─── Data listing
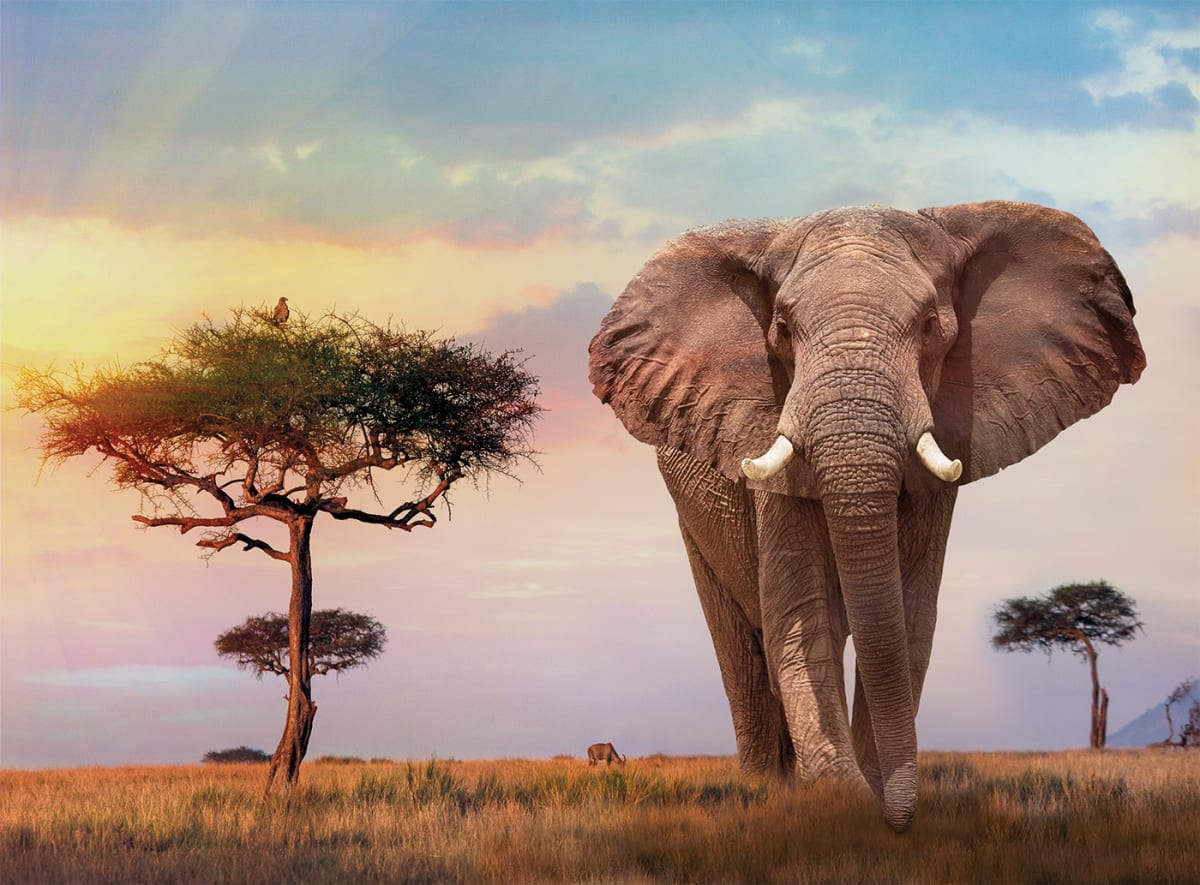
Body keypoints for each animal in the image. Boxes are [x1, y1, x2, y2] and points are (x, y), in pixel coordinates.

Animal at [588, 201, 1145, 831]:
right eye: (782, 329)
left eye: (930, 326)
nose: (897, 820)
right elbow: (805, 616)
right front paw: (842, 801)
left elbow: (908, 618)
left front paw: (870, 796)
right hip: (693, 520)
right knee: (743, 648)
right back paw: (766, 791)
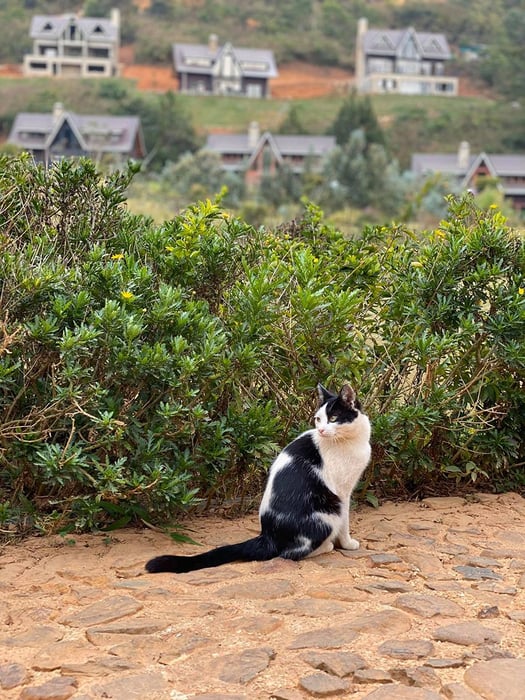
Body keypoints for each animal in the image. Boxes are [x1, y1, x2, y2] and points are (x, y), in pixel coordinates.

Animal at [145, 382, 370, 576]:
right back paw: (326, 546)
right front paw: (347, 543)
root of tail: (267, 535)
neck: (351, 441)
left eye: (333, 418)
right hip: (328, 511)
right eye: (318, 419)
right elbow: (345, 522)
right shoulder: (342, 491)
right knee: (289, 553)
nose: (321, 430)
──────
─── Data listing
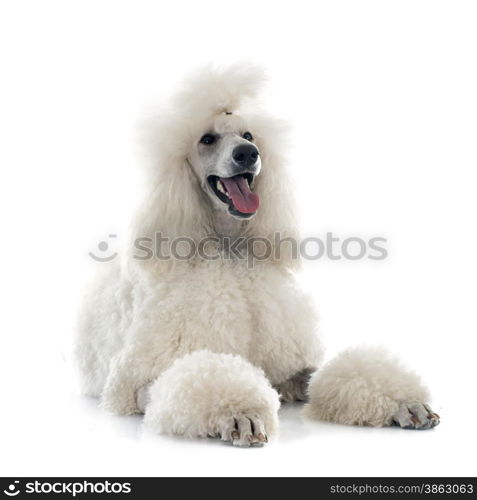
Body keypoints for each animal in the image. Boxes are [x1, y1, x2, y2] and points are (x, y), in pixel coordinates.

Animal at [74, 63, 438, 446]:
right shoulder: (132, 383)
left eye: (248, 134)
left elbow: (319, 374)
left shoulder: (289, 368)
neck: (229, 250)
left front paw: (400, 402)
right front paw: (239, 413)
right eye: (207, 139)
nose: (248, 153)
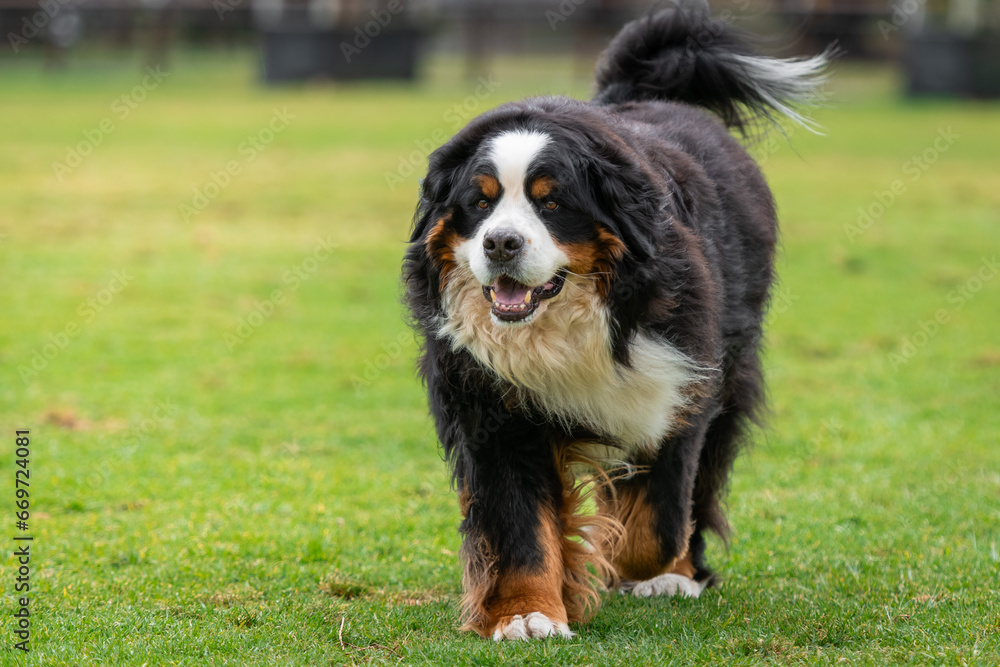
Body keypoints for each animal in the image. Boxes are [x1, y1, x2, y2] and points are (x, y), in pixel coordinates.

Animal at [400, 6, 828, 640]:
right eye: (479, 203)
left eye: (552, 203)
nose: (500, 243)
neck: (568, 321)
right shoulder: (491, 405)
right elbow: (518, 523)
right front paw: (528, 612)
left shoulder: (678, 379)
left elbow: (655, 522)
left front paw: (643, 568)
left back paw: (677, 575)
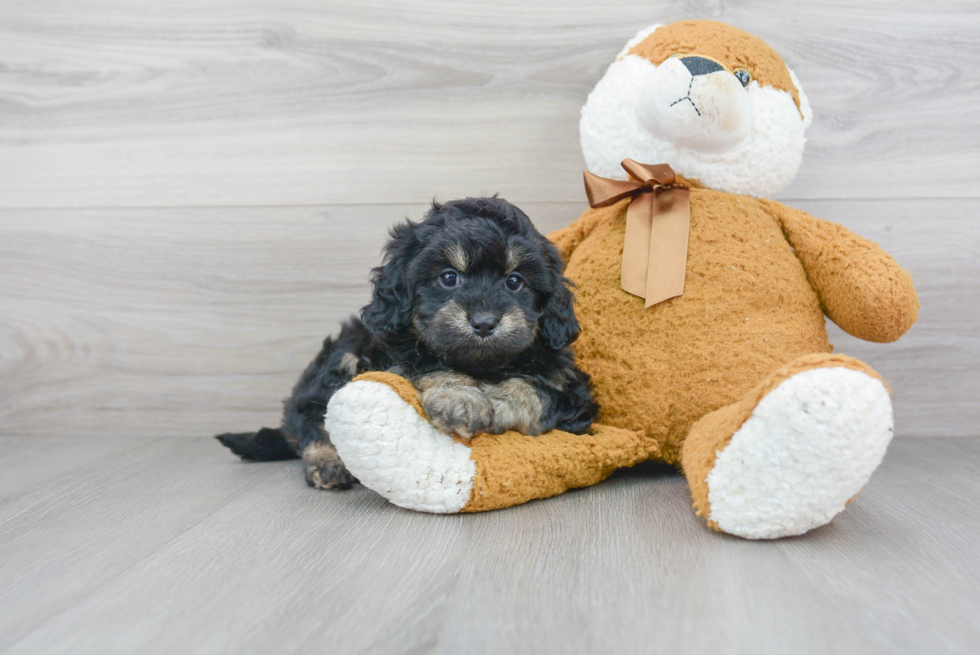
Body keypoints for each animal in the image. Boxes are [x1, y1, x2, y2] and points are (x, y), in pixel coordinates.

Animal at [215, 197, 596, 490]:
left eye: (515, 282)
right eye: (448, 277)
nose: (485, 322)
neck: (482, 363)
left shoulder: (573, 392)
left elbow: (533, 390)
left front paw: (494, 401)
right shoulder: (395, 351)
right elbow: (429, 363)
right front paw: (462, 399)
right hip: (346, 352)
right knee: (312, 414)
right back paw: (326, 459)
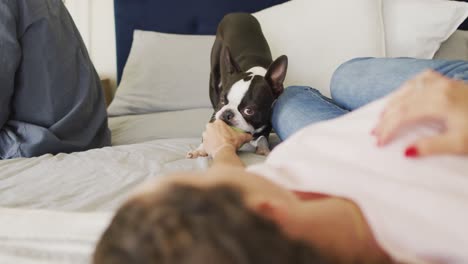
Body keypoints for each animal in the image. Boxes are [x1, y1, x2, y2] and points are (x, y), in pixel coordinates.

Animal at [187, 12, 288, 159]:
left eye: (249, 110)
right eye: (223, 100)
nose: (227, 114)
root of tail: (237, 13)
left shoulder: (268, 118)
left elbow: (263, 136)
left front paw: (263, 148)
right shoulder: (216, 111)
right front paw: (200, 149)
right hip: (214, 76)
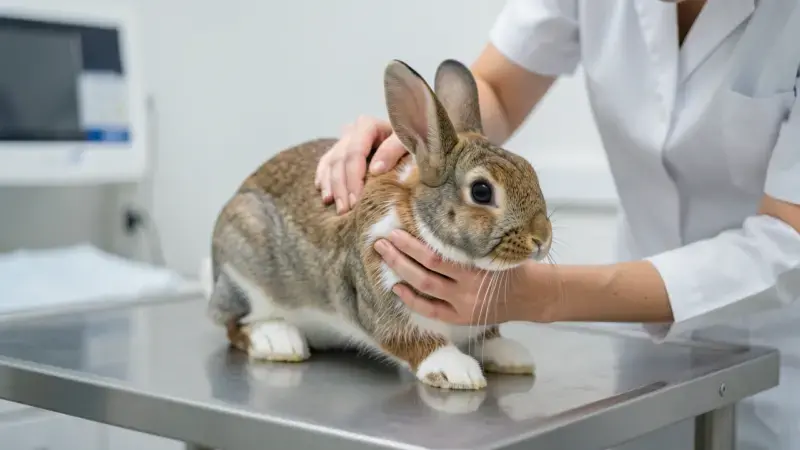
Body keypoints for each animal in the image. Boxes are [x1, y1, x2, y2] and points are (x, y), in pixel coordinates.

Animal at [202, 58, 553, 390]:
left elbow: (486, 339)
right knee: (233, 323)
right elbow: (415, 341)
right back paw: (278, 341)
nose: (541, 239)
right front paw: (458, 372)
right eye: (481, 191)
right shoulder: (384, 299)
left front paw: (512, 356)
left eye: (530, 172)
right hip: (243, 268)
──────
─── Data listing
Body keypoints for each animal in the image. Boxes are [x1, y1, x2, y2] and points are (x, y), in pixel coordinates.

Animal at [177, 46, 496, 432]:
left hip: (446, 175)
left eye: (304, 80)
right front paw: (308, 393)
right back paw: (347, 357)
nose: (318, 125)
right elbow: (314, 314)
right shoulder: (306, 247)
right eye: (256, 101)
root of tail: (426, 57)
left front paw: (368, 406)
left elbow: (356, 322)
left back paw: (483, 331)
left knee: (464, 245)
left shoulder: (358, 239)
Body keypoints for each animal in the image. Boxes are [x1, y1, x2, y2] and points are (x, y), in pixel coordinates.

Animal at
──────
Task goal: Going through the data above, return each line with the word "knee".

Task solution:
right knee: (743, 648)
right knee: (289, 553)
right knee: (312, 414)
right knee: (233, 323)
left knee: (464, 245)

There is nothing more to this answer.